I was really stunned though when the answer to my next question, as to what had happened to all granddads papers, memorabilia, books and so on was: All gone... he had that attic study at home full of things to do with the First World War... but after his death they were all thrown out. All trace of him seemed therefore to have disappeared, and besides this being a shock, what chance was there now of getting an answer to my question?
THEN A REVELATION
Not much, I thought, but then someone suggested writing to the army records office. It was something of a palaver to get the Ministry of Defence (MoD) application form completed in the right way, and I then had to wait six months to get a reply, but when it came there was a whole page and a half of information.
In particular it told me that my grandfather had been a regular, that he had enlisted as a private when he was not yet seventeen and then, in the middle of the First World War, been commissioned as an officer. His army career spanned nearly thirty years from 1900 to 1927, and while yes, up to 1917 he had indeed been in the Scots Guards, he was thereafter in the Cameronians (Scottish Rifles) and then, postwar, the Kings Own Scottish Borderers.
What stood out though was that, although technically belonging to these other regiments, he had spent the entire period of the First World War attached to the 9th Battalion Highland Light Infantry, better known as the Glasgow Highlanders.
ANOTHER IMPASSE...
This surely gave me the solution. If I wanted to know more about what my grandfather had done in the Great War and I did, because the information provided by the MoD had whetted my appetite all I needed to do was get hold of a history of the Glasgow Highlanders? Unfortunately no, because I couldnt find one. Initially I felt sure that I was just not looking in the right places, but eventually, after finding my way to the military history specialists, I was told that so far as they were aware no such thing as a published history of the Glasgow Highlanders had ever existed.

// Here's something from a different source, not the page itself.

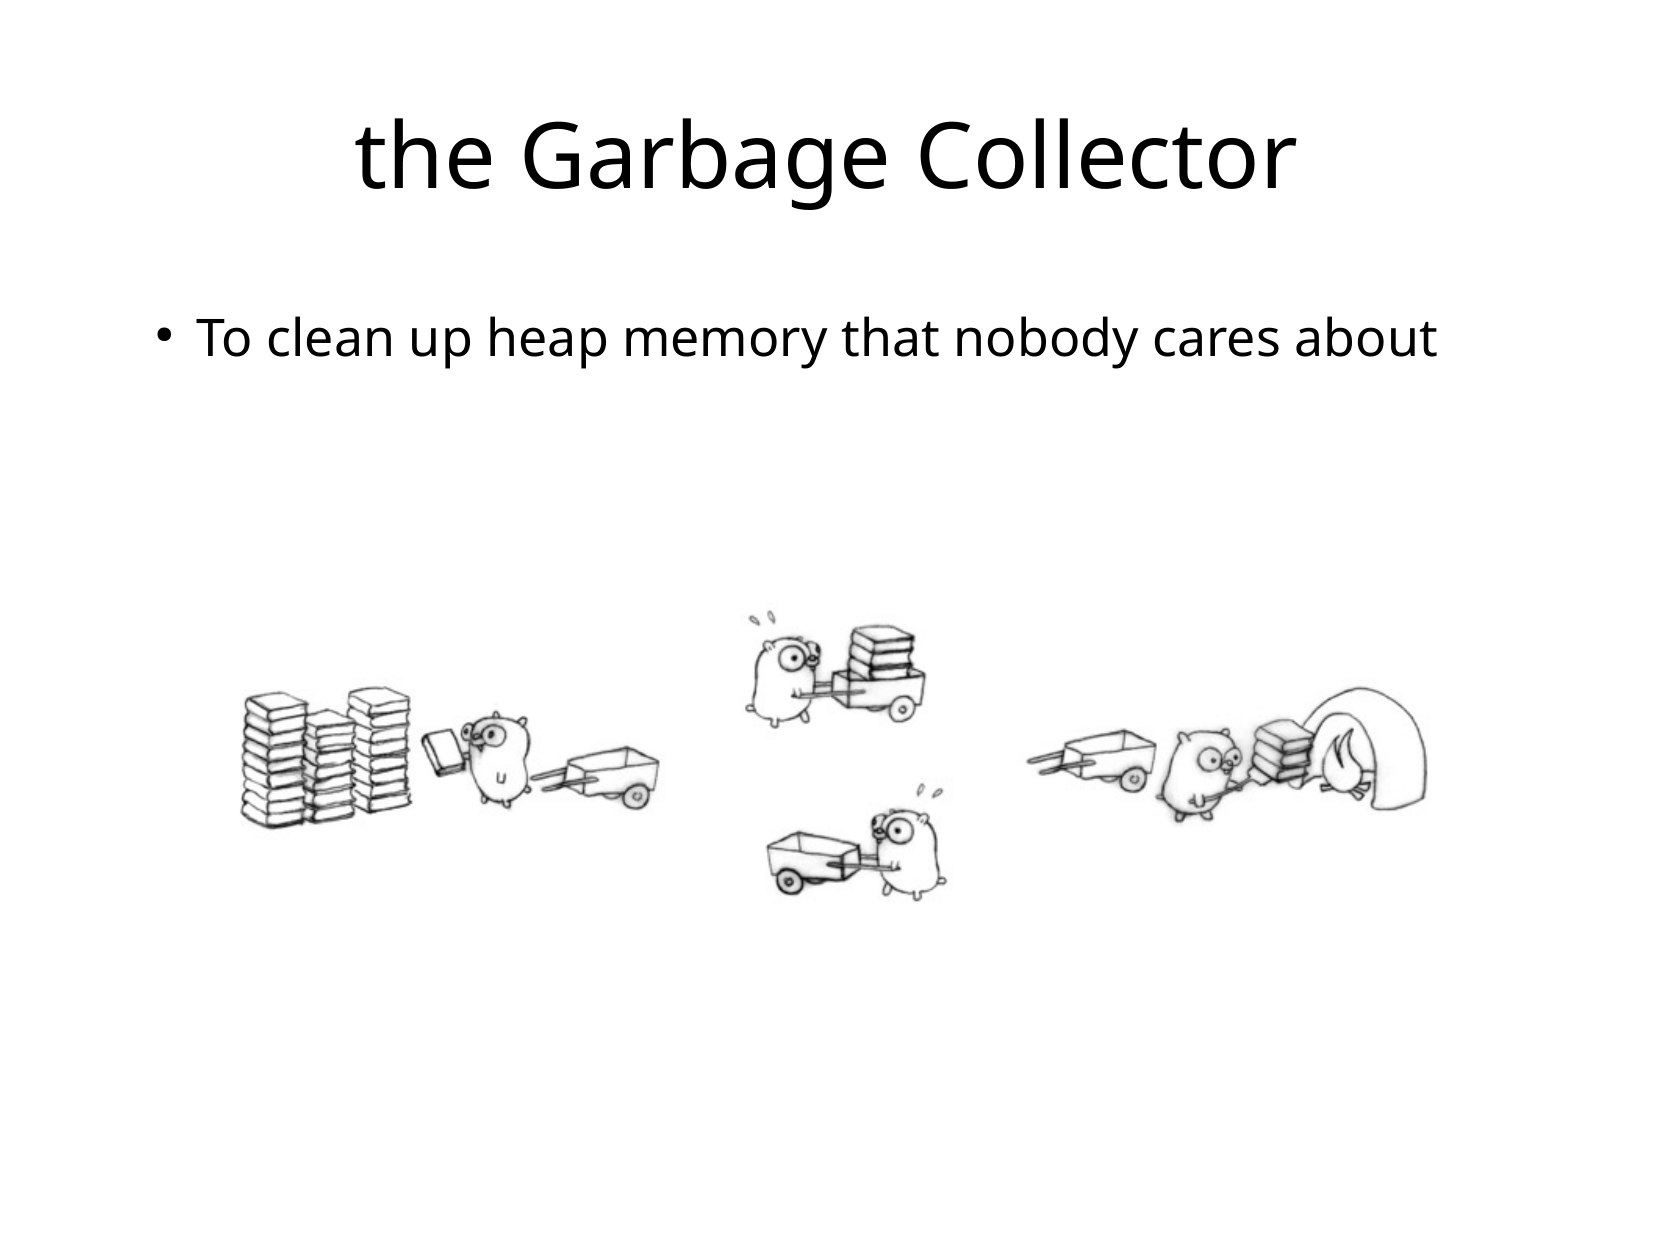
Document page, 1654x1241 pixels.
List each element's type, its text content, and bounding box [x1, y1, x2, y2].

title the Garbage Collector [82, 49, 1571, 257]
picture [203, 539, 1454, 958]
list To clean up heap memory that nobody cares about [82, 290, 1571, 421]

It seemed like another dead-end. Perhaps after all I would just have to be content with the information provided by the MoD?
... AND ANOTHER SHOCK
That might have been the case had it not been for someone in the family coming up with an obituary of my grandfather clipped from the Glasgow Herald. Id already picked up from the MoD letter that he had been decorated with the Military Cross and Distinguished Conduct Medal and twice mentioned in despatches which, in my ignorance at this stage, meant all too little to me; but I was particularly struck by how the newspaper referred to my grandfathers distinguished service and the description of him as one of Scotlands best-known soldiers. Surely, as this obituary was as recent as the mid-1960s there must, somewhere, be more still to find out, even if not about him, then about the Glasgow Highlanders?
At least I could make a symbolic pilgrimage to his grave. I knew hed been buried at Largs on the Ayrshire coast in Scotland because Id been at his funeral, but not living in Scotland I wasnt handy for a visit. Eventually though I made the journey, and the first part, finding the cemetery, wasnt a problem. Its on high ground overlooking the sea, and there are stunning views over the water to the Isles of Cumbrae in the near distance and Bute and Arran further away. But I couldnt find his grave. I asked. The people there helpfully looked up the records and from this his plot was identified. But there was no marker, no stone. In this very large cemetery with countless tombstones, old and new, what was there to mark the last resting place of one of Scotlands best-known soldiers? Absolutely nothing.